→ **WHAT IS REQUIRED**
Write out the listing below exactly, beginning at its first line and ending with the line that contains "property (SA5) | ?/ x | ? |".

____________________

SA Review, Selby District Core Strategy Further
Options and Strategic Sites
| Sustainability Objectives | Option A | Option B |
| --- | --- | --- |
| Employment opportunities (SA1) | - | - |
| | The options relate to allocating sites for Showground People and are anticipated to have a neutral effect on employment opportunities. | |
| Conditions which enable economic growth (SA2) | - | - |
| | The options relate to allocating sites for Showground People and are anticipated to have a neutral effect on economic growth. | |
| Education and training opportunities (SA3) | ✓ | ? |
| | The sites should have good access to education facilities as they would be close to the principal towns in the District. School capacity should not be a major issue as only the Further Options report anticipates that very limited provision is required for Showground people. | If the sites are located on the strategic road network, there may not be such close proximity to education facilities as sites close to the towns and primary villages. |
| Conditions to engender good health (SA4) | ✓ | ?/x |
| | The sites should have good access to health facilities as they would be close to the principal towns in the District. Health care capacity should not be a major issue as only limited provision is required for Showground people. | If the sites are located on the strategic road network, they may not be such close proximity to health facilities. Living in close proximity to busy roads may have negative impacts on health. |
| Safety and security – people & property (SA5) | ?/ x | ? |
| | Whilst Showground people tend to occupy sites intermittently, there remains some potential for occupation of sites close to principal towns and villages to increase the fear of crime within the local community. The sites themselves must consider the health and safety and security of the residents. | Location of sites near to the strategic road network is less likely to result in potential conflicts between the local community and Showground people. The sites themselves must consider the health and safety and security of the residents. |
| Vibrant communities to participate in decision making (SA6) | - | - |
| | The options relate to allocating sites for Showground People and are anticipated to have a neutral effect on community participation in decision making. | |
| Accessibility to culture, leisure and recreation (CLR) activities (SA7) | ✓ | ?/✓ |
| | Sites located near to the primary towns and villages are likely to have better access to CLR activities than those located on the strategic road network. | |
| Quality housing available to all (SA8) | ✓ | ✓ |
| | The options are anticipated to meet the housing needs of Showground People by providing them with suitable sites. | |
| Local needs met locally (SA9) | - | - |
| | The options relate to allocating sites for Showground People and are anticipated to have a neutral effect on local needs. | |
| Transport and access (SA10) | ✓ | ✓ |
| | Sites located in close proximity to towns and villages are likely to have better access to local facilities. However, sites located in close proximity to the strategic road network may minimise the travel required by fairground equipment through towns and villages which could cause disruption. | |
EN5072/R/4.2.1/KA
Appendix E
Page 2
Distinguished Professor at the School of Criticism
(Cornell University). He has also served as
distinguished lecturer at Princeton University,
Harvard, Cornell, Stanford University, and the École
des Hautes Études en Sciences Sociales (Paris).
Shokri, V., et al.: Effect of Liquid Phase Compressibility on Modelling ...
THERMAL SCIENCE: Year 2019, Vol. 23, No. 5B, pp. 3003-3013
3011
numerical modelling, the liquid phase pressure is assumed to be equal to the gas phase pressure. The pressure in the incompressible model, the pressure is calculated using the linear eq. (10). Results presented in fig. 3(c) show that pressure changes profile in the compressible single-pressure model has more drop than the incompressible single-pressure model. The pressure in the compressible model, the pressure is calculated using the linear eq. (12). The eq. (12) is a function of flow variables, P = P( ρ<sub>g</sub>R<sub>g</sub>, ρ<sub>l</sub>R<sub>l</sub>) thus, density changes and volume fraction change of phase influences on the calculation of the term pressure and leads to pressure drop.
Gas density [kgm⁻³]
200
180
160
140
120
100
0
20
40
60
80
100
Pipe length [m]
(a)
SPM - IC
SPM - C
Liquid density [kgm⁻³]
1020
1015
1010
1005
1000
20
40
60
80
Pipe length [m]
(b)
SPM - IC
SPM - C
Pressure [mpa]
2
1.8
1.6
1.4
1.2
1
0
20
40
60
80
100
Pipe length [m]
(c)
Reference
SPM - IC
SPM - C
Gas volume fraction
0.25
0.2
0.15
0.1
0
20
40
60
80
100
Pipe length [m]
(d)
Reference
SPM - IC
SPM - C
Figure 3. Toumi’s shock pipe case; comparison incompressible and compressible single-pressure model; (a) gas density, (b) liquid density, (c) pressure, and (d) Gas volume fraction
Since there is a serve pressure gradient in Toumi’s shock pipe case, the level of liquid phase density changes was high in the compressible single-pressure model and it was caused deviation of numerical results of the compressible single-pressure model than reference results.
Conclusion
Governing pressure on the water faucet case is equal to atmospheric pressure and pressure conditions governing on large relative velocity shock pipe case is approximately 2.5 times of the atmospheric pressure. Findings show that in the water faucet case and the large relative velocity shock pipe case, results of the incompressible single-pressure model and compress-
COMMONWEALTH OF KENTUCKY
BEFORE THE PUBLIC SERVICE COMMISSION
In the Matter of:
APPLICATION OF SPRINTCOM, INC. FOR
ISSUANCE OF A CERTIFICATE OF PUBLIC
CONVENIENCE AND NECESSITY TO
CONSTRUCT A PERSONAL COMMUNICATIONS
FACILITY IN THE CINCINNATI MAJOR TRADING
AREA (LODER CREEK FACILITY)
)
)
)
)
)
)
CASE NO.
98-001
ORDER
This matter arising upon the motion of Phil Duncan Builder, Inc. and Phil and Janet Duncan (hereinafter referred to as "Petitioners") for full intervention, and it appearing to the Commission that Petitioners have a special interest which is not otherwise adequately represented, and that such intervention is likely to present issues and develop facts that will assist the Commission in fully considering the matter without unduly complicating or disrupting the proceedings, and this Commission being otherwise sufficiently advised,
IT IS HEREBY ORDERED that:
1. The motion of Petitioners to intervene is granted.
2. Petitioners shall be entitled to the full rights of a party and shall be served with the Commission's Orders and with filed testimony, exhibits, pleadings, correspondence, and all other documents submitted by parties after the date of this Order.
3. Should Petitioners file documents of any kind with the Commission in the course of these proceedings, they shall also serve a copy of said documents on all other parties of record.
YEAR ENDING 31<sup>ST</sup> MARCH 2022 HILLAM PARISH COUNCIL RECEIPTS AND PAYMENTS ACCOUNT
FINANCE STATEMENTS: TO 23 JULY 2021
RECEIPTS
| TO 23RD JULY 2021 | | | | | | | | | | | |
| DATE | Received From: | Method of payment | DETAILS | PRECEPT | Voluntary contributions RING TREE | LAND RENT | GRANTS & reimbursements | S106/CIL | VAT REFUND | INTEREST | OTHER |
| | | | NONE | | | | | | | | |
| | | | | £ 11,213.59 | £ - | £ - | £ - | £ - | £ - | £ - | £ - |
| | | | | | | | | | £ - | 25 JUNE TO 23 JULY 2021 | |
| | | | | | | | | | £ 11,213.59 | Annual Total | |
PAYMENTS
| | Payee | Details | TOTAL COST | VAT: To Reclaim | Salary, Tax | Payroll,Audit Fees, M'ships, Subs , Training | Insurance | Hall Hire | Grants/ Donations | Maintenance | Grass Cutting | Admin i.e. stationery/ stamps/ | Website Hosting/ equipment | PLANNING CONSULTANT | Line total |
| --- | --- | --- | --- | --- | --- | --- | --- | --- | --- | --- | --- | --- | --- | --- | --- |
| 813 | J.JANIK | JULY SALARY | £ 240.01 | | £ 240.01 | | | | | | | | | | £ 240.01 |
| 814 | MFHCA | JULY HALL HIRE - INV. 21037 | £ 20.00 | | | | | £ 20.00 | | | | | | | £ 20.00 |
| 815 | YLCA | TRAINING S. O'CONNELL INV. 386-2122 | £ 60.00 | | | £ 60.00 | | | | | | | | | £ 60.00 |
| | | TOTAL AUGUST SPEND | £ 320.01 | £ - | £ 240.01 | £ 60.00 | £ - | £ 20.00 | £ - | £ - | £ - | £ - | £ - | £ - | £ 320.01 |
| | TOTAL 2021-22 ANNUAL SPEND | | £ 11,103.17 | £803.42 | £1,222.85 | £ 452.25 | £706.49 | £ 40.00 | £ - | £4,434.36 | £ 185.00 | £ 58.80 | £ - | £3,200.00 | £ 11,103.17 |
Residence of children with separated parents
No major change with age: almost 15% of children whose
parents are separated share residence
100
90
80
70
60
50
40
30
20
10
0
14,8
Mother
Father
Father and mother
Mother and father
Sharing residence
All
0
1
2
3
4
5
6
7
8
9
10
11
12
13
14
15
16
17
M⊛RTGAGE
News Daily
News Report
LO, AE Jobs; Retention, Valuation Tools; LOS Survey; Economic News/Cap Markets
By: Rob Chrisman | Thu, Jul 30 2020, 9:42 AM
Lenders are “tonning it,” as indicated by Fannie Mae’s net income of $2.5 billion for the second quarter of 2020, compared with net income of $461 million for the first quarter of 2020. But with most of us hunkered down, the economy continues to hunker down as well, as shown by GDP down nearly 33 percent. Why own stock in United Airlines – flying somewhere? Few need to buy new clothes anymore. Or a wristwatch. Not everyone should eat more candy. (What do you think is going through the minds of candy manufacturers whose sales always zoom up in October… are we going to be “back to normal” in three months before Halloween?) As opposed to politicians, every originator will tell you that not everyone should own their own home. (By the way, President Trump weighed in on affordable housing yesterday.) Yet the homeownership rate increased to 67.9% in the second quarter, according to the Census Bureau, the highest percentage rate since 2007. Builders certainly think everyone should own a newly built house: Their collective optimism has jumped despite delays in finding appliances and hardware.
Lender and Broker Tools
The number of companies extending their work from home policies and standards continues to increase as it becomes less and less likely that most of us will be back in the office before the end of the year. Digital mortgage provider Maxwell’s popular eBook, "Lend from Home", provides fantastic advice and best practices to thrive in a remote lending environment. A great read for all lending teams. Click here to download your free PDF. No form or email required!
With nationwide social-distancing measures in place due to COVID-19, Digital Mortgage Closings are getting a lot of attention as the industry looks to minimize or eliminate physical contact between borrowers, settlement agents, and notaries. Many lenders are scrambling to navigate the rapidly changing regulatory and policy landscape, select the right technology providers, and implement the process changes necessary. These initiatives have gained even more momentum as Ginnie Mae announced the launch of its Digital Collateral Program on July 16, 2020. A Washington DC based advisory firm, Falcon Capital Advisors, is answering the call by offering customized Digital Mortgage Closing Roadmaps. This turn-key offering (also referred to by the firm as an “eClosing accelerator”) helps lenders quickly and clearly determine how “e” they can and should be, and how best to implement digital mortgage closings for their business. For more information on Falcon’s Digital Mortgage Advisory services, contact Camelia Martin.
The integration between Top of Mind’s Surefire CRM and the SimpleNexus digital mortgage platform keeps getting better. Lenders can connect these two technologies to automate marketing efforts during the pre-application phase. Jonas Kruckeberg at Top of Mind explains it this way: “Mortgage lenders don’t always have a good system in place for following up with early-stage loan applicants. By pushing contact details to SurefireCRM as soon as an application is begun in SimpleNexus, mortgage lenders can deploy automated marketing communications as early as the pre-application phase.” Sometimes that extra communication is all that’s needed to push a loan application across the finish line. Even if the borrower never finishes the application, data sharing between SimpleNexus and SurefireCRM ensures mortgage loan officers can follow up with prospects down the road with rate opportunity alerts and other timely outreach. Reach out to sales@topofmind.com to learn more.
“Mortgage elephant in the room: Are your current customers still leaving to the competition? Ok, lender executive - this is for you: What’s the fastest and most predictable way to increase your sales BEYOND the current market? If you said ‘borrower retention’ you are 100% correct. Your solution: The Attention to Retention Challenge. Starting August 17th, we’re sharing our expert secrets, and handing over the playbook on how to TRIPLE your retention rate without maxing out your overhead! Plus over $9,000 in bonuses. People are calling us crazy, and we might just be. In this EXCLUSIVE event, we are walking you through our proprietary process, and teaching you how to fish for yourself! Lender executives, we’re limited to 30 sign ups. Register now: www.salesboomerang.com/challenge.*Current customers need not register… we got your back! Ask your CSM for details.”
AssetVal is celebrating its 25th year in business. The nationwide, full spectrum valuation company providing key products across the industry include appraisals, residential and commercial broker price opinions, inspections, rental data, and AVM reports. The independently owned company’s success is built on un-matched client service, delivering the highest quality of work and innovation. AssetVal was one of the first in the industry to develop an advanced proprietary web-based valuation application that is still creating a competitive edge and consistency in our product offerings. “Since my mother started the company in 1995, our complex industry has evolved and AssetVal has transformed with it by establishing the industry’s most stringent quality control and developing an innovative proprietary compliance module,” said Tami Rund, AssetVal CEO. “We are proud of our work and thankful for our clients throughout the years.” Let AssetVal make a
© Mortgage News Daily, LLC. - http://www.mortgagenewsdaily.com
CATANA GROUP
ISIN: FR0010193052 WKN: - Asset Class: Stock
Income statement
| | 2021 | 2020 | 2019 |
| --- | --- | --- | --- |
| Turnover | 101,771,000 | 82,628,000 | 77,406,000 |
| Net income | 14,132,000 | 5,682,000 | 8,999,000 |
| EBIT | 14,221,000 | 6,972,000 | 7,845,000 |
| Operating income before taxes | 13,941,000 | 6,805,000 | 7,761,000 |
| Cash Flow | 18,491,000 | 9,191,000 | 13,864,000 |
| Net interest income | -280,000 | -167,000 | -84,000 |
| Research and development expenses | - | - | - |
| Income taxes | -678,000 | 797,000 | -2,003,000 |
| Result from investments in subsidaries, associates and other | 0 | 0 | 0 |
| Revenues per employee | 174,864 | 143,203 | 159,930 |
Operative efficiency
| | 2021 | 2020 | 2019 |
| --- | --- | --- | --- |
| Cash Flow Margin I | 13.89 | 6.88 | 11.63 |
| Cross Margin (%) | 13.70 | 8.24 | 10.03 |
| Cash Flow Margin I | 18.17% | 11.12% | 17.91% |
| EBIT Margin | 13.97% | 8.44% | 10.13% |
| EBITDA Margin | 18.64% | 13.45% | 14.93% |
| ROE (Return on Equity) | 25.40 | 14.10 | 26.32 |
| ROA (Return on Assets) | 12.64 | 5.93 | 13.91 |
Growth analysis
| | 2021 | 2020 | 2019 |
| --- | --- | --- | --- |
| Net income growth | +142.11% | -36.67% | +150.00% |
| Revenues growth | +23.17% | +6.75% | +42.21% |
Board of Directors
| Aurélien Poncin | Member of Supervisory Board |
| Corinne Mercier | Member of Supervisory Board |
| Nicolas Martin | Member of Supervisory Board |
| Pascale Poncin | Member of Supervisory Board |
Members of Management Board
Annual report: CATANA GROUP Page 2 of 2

____________________

→ **YOUR RESPONSE**
SA Review, Selby District Core Strategy Further
Options and Strategic Sites
| Sustainability Objectives | Option A | Option B |
| --- | --- | --- |
| Employment opportunities (SA1) | - | - |
| | The options relate to allocating sites for Showground People and are anticipated to have a neutral effect on employment opportunities. | |
| Conditions which enable economic growth (SA2) | - | - |
| | The options relate to allocating sites for Showground People and are anticipated to have a neutral effect on economic growth. | |
| Education and training opportunities (SA3) | ✓ | ? |
| | The sites should have good access to education facilities as they would be close to the principal towns in the District. School capacity should not be a major issue as only the Further Options report anticipates that very limited provision is required for Showground people. | If the sites are located on the strategic road network, there may not be such close proximity to education facilities as sites close to the towns and primary villages. |
| Conditions to engender good health (SA4) | ✓ | ?/x |
| | The sites should have good access to health facilities as they would be close to the principal towns in the District. Health care capacity should not be a major issue as only limited provision is required for Showground people. | If the sites are located on the strategic road network, they may not be such close proximity to health facilities. Living in close proximity to busy roads may have negative impacts on health. |
| Safety and security – people & property (SA5) | ?/ x | ? |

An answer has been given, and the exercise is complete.